/amazon-sagemaker-processing-video2frame-model-inference

This demo shows how to use SageMaker processing process video frames extraction and model inference.

Primary LanguageJupyter NotebookMIT No AttributionMIT-0

CN Translate

Amazon SageMaker 处理 Video2frame 模型推断

本演示展示了如何使用 SageMaker 处理过程视频帧提取和模型推理。

一些业务场景需要使用机器学习来处理视频。他们通常需要从视频中提取帧,然后将它们发送到模型并获得结果。这需要您提取帧并存储在某个地方,然后使用批量转换器或在线推理,这将涉及推理后不再需要的存储成本。因此客户正在寻找一种有效完成此类工作的方法,这里我们将介绍 Amazon SageMaker 处理。

Amazon SageMaker 处理是 Amazon SageMaker 的一项新功能,可让客户在完全托管的基础设施上轻松运行预处理、后处理和模型评估工作负载,在 re:Invent 2019 期间发布。

在此示例中,我们将在 VPC 中启动 sagemaker 处理作业,输入是 S3 中的视频,输出是推理结果(分割图像)并将存储在 S3 中。

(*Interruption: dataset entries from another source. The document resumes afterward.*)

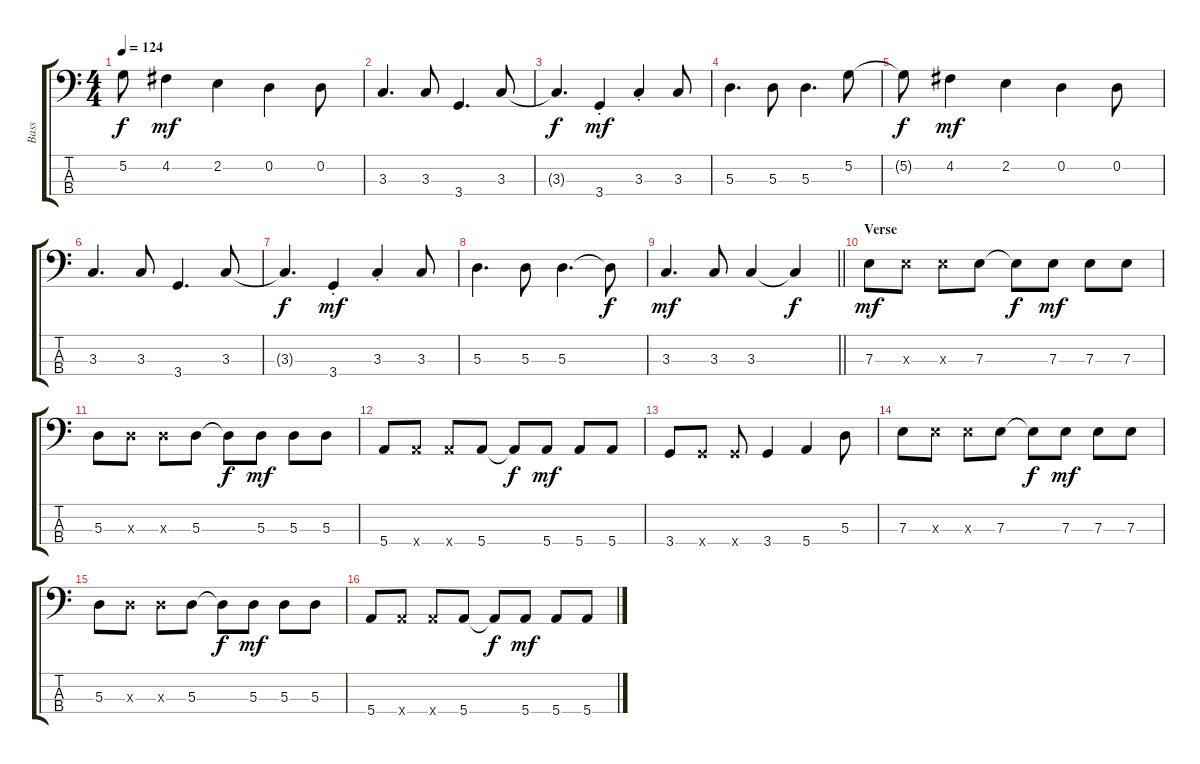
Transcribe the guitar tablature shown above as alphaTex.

\track ("Bass" "Bass") {instrument electricbassfinger}
\staff {score tabs}
\tuning (G2 D2 A1 E1) {hide}
\ts (4 4)
\tempo 124
\clef f4
\ks c
5.2{t}.8{dy f} 4.2.4{dy mf} 2.2.4 0.2.4 0.2.8 |
3.3.4{d} 3.3.8 3.4.4{d} 3.3.8 |
3.3{t}.4{d dy f} 3.4{st}.4{dy mf} 3.3{st}.4 3.3.8 |
5.3.4{d} 5.3.8 5.3.4{d} 5.2.8 |
5.2{t}.8{dy f} 4.2.4{dy mf} 2.2.4 0.2.4 0.2.8 |
3.3.4{d} 3.3.8 3.4.4{d} 3.3.8 |
3.3{t}.4{d dy f} 3.4{st}.4{dy mf} 3.3{st}.4 3.3.8 |
5.3.4{d} 5.3.8 5.3.4{d} 5.3{t}.8{dy f} |
\barLineRight lightlight
3.3.4{d dy mf} 3.3.8 3.3.4 3.3{t}.4{dy f} |
\section ("" "Verse")
7.3.8{dy mf} 7.3{x}.8 7.3{x}.8 7.3.8 7.3{t}.8{dy f} 7.3.8{dy mf} 7.3.8 7.3.8 |
5.3.8 5.3{x}.8 5.3{x}.8 5.3.8 5.3{t}.8{dy f} 5.3.8{dy mf} 5.3.8 5.3.8 |
5.4.8 5.4{x}.8 5.4{x}.8 5.4.8 5.4{t}.8{dy f} 5.4.8{dy mf} 5.4.8 5.4.8 |
3.4.8 3.4{x}.8 3.4{x}.8 3.4.4 5.4.4 5.3.8 |
7.3.8 7.3{x}.8 7.3{x}.8 7.3.8 7.3{t}.8{dy f} 7.3.8{dy mf} 7.3.8 7.3.8 |
5.3.8 5.3{x}.8 5.3{x}.8 5.3.8 5.3{t}.8{dy f} 5.3.8{dy mf} 5.3.8 5.3.8 |
5.4.8 5.4{x}.8 5.4{x}.8 5.4.8 5.4{t}.8{dy f} 5.4.8{dy mf} 5.4.8 5.4.8
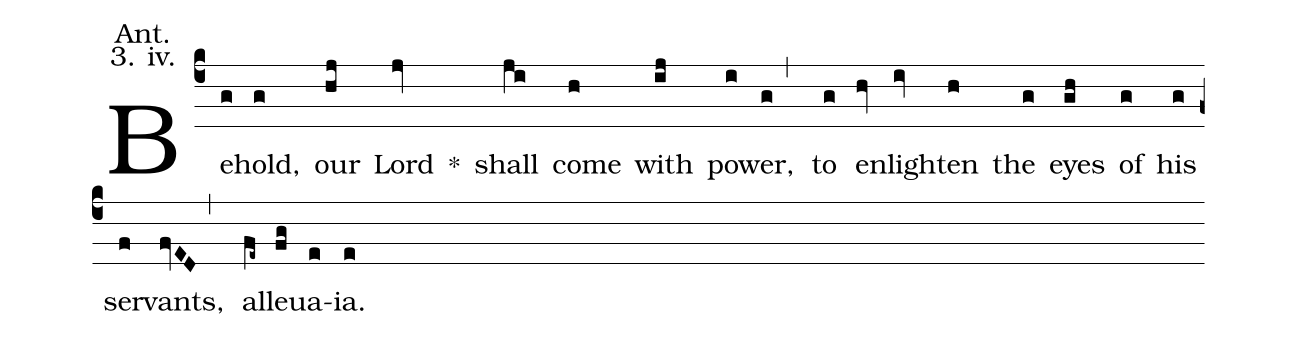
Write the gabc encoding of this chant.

annotation: Ant.;
annotation: 3. iv.;
%%
(c4) Be(g)hold,(g) our(hj) Lord(jv) <sp>*</sp>() shall(ji) come(h) with(ij) pow(i)er,(g,) to(g) en(hv)light(iv)en(h) the(g) eyes(gh) of(g) his(g) ser(f)vants,(fvED,) al(fe~)le(fg)ua(e)ia.(e)
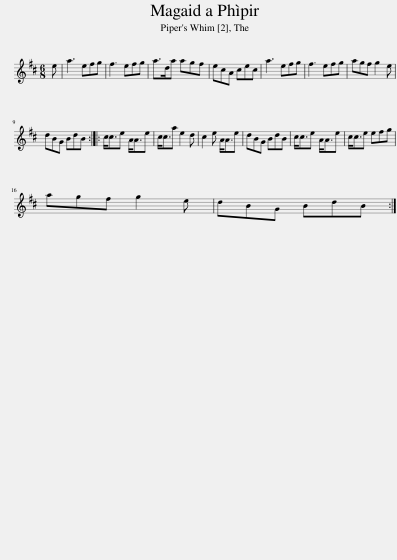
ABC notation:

X:1
L:1/8
M:6/8
I:linebreak $
K:D
V:1 treble
V:1
 e | a3 efg | f3 efg | a>da agf | ecA cec | %5
 a3 efg | f3 efg | agf g2 e |$ dBG BdB :: c<ce A<Ae | %10
 c<ca e2 d | c2 e A<Ae | dBG BdB | c<ce A<Ae | c<ce efg |$ %15
 agf g2 e | dBG BdB :| %17
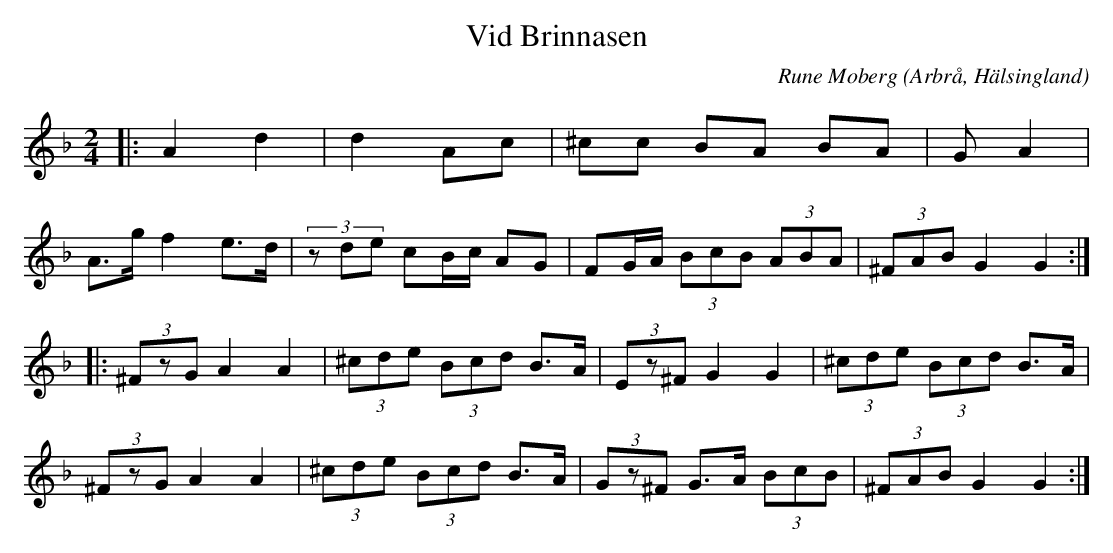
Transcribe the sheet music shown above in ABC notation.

X:1
T:Vid Brinnasen
C: Rune Moberg
O:Arbrå, Hälsingland
M:2/4
L:1/8
K:Dm
|: A2 d2|d2 Ac|^cc BA BA|G A2|
A>g f2 e>d|(3zde cB/c/ AG|FG/A/ (3BcB (3ABA|(3^FAB G2 G2:|
|:(3^FzG A2 A2|(3^cde (3Bcd B>A|(3Ez^F G2 G2|(3^cde (3Bcd B>A|
(3^FzG A2 A2|(3^cde (3Bcd B>A| (3Gz^F G>A (3BcB|(3^FAB G2 G2:|
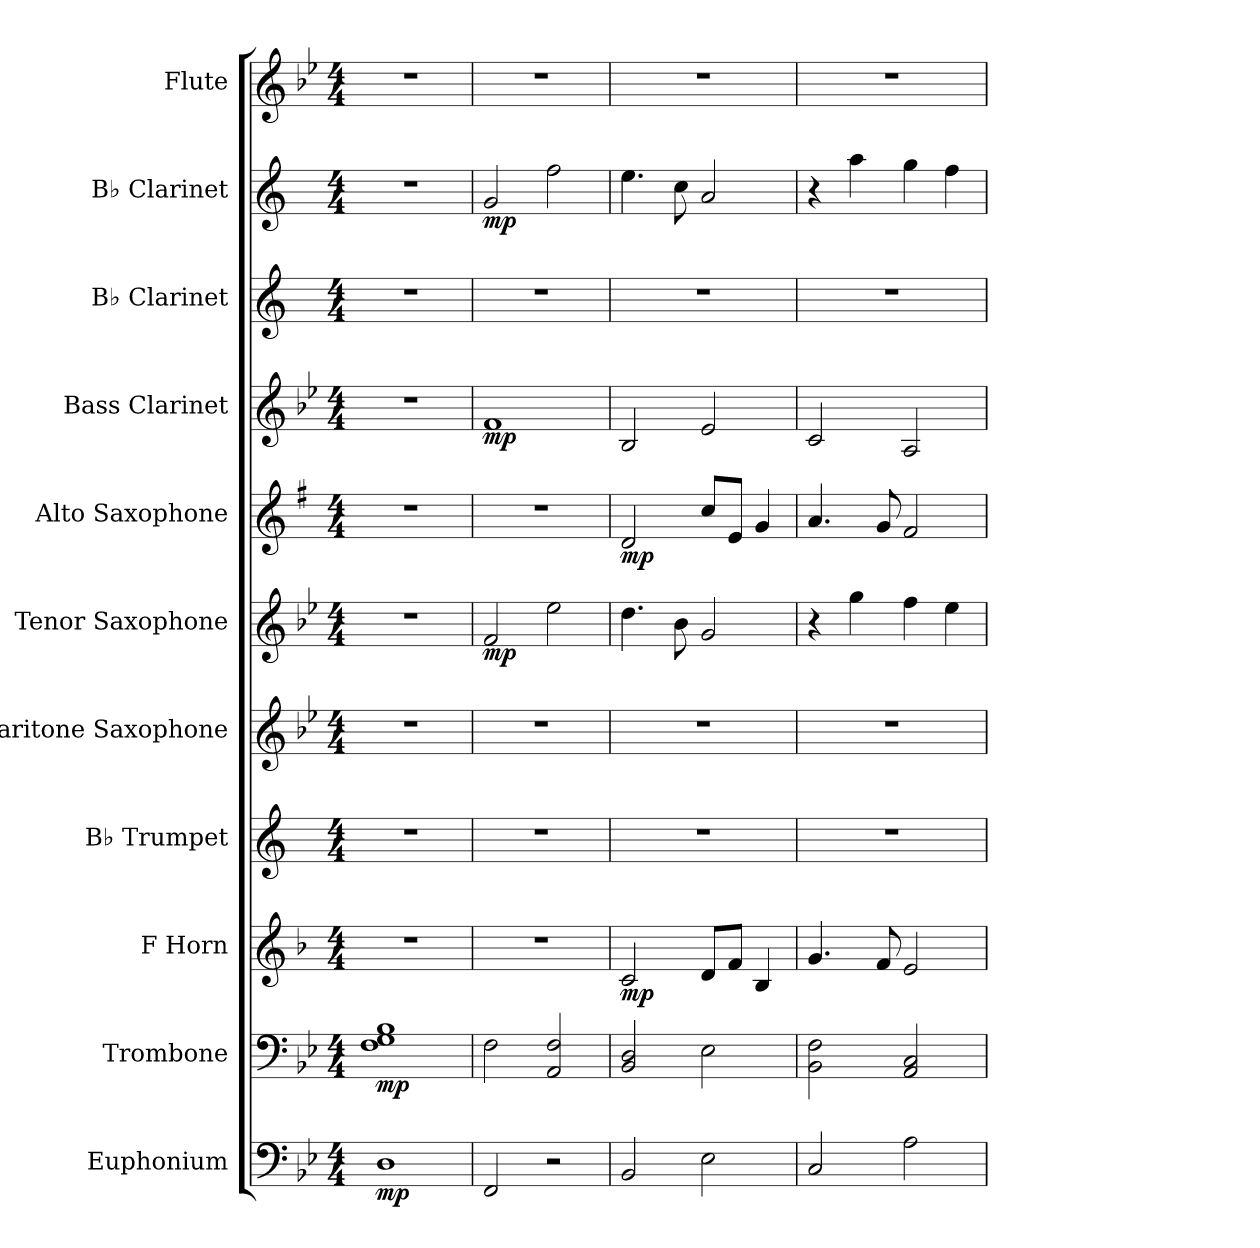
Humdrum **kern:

**kern	**dynam	**kern	**dynam	**kern	**dynam	**kern	**kern	**kern	**dynam	**kern	**dynam	**kern	**dynam	**kern	**kern	**dynam	**kern
*part11	*part11	*part10	*part10	*part9	*part9	*part8	*part7	*part6	*part6	*part5	*part5	*part4	*part4	*part3	*part2	*part2	*part1
*staff11	*staff11	*staff10	*staff10	*staff9	*staff9	*staff8	*staff7	*staff6	*staff6	*staff5	*staff5	*staff4	*staff4	*staff3	*staff2	*staff2	*staff1
*I"Euphonium	*	*I"Trombone	*	*I"F Horn	*	*I"B♭ Trumpet	*I"Baritone Saxophone	*I"Tenor Saxophone	*	*I"Alto Saxophone	*	*I"Bass Clarinet	*	*I"B♭ Clarinet	*I"B♭ Clarinet	*	*I"Flute
*I'Euph.	*	*I'Tbn.	*	*I'F Hn.	*	*I'B♭ Tpt.	*I'Bar. Sax.	*I'T. Sax.	*	*I'A. Sax.	*	*I'B. Cl.	*	*I'B♭ Cl.	*I'B♭ Cl.	*	*I'Fl.
*clefF4	*	*clefF4	*	*clefG2	*	*clefG2	*clefG2	*clefG2	*	*clefG2	*	*clefG2	*	*clefG2	*clefG2	*	*clefG2
*	*	*	*	*ITrd4c7	*	*ITrd1c2	*ITrd12c21	*ITrd8c14	*	*ITrd5c9	*	*ITrd8c14	*	*ITrd1c2	*ITrd1c2	*	*
*k[b-e-]	*	*k[b-e-]	*	*k[b-e-]	*	*k[b-e-]	*k[b-e-]	*k[b-e-]	*	*k[b-e-]	*	*k[b-e-]	*	*k[b-e-]	*k[b-e-]	*	*k[b-e-]
*M4/4	*	*M4/4	*	*M4/4	*	*M4/4	*M4/4	*M4/4	*	*M4/4	*	*M4/4	*	*M4/4	*M4/4	*	*M4/4
*MM77	*	*MM77	*	*MM77	*	*MM77	*MM77	*MM77	*	*MM77	*	*MM77	*	*MM77	*MM77	*	*MM77
=1	=1	=1	=1	=1	=1	=1	=1	=1	=1	=1	=1	=1	=1	=1	=1	=1	=1
!	!LO:DY:b	!	!LO:DY:b	!	!	!	!	!	!	!	!	!	!	!	!	!	!
1D	mp	1F 1G 1B-	mp	1r	.	1r	1r	1r	.	1r	.	1r	.	1r	1r	.	1r
=2	=2	=2	=2	=2	=2	=2	=2	=2	=2	=2	=2	=2	=2	=2	=2	=2	=2
!	!	!	!	!	!	!	!	!	!LO:DY:b	!	!	!	!LO:DY:b	!	!	!LO:DY:b	!
2FF/	.	2F\	.	1r	.	1r	1r	2F/	mp	1r	.	1F	mp	1r	2f/	mp	1r
2r	.	2AA/ 2F/	.	.	.	.	.	2e-\	.	.	.	.	.	.	2ee-\	.	.
=3	=3	=3	=3	=3	=3	=3	=3	=3	=3	=3	=3	=3	=3	=3	=3	=3	=3
!	!	!	!	!	!LO:DY:b	!	!	!	!	!	!LO:DY:b	!	!	!	!	!	!
2BB-/	.	2BB-/ 2D/	.	2F/	mp	1r	1r	4.d\	.	2F/	mp	2BB-/	.	1r	4.dd\	.	1r
.	.	.	.	.	.	.	.	8B-\	.	.	.	.	.	.	8b-\	.	.
2E-\	.	2E-\	.	8G/L	.	.	.	2G/	.	8e-/L	.	2E-/	.	.	2g/	.	.
.	.	.	.	8B-/J	.	.	.	.	.	8G/J	.	.	.	.	.	.	.
.	.	.	.	4E-/	.	.	.	.	.	4B-/	.	.	.	.	.	.	.
=4	=4	=4	=4	=4	=4	=4	=4	=4	=4	=4	=4	=4	=4	=4	=4	=4	=4
2C/	.	2BB-\ 2F\	.	4.c/	.	1r	1r	4r	.	4.c/	.	2C/	.	1r	4r	.	1r
.	.	.	.	.	.	.	.	4g\	.	.	.	.	.	.	4gg\	.	.
.	.	.	.	8B-/	.	.	.	.	.	8B-/	.	.	.	.	.	.	.
2A\	.	2AA/ 2C/	.	2A/	.	.	.	4f\	.	2A/	.	2AA/	.	.	4ff\	.	.
.	.	.	.	.	.	.	.	4e-\	.	.	.	.	.	.	4ee-\	.	.
=	=	=	=	=	=	=	=	=	=	=	=	=	=	=	=	=	=
*-	*-	*-	*-	*-	*-	*-	*-	*-	*-	*-	*-	*-	*-	*-	*-	*-	*-
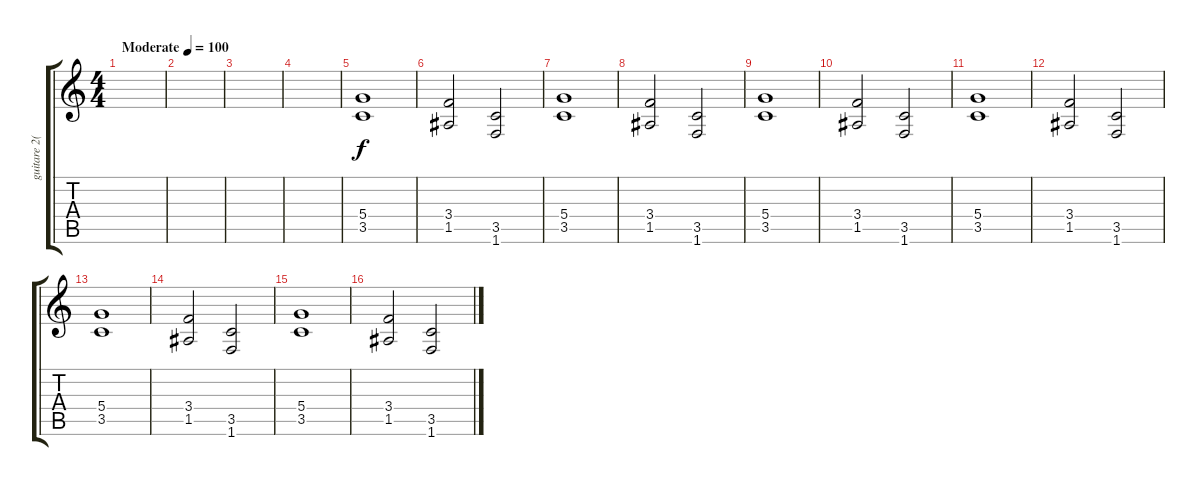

  1. 启动一个 EC2 实例作为 API 服务器,可以被 sagemaker 处理作业调用。
  2. 我们使用预训练模型从 GluonCV 模型动物园做语义分割推断。
  3. 启用 Sagemaker Processing vpc 模式,以便它可以调用 API 服务器。

这是此示例的高级架构。

高级架构

GluonCV


GluonCV 提供了计算机视觉中最先进的 (SOTA) 深度学习算法的实现。它旨在帮助工程师、研究人员和学生快速制作产品原型、验证新想法并学习计算机视觉。

【GluonCV模型动物园】(https://gluon-cv.mxnet.io/model_zoo/index.html)包含六种预训练模型:分类、目标检测、分割、姿态估计、动作识别和深度预测。

在这个示例中,我们将使用来自 Segmentation 的 deeplab_resnet101_citys 并使用 cityscape dataset 进行训练,该数据集专注于对城市街景的语义理解,所以这个模型适用于汽车视图图像。

先决条件


为了下载 GPU 支持的预测试模型,您需要在 GPU based instance 中运行此示例,例如 ml.p2.xlarge 或 ml.p3.2xlarge

如果您只在处理作业(例如 c5 类型)中启动非 gpu 实例,则可以在非基于 gpu 的实例中运行此演示。

## 安全

有关详细信息,请参阅 CONTRIBUTING

## 执照

该库在 MIT-0 许可下获得许可。请参阅 LICENSE 文件。

Amazon SageMaker Processing Video2frame Model Inference

This demo shows how to use SageMaker processing process video frames extraction and model inference.

Some business scenario need to processing videos by using machine learning. They usually need extract frames from videos and then send them to models and get the result. This need you extract the frames and store in some place and then using batch transformer or online inference, which would involve a storage cost which is no longer need after inference. So customers are looking for a way to finish such job in a effective way, here we would introduce Amazon SageMaker Processing.

Amazon SageMaker Processing, a new capability of Amazon SageMaker that lets customers easily run the preprocessing, postprocessing and model evaluation workloads on fully managed infrastructure, was announced during re:Invent 2019.

In this sample, we would lauch a sagemaker processing job in a VPC, the input is videos in S3, and output is inference results (segmentation images) and will be stored in S3.

  1. Launch an EC2 instance to play as API server which could be called by sagemaker processing job.
  2. We use pretrained model to do semantic segmentation inference from GluonCV model zoo.
  3. Enable Sagemaker Processing vpc mode so it could call API server.

Here is the high level architecture of this sample.

High level architecture

GluonCV


GluonCV provides implementations of state-of-the-art (SOTA) deep learning algorithms in computer vision. It aims to help engineers, researchers, and students quickly prototype products, validate new ideas and learn computer vision.

GluonCV model zoo contains six kinds of pretrained model: Classification, Object Detection, Segmentation, Pose Estimation, Action Recognition and Depth Prediction.

In this sample, we will use deeplab_resnet101_citys from Segmentation and was trained with cityscape dataset, which focuses on semantic understanding of urban street scenes, so this model is suitable for car view images.

Prerequisite


In order to download GPU supported pretrianed model, you need run this sample in GPU based instance, such as ml.p2.xlarge or ml.p3.2xlarge.

If you only launch none gpu instances in processing jobs, such as c5 type, you could run this demo in none gpu based instances.

Security

See CONTRIBUTING for more information.

License

This library is licensed under the MIT-0 License. See the LICENSE file.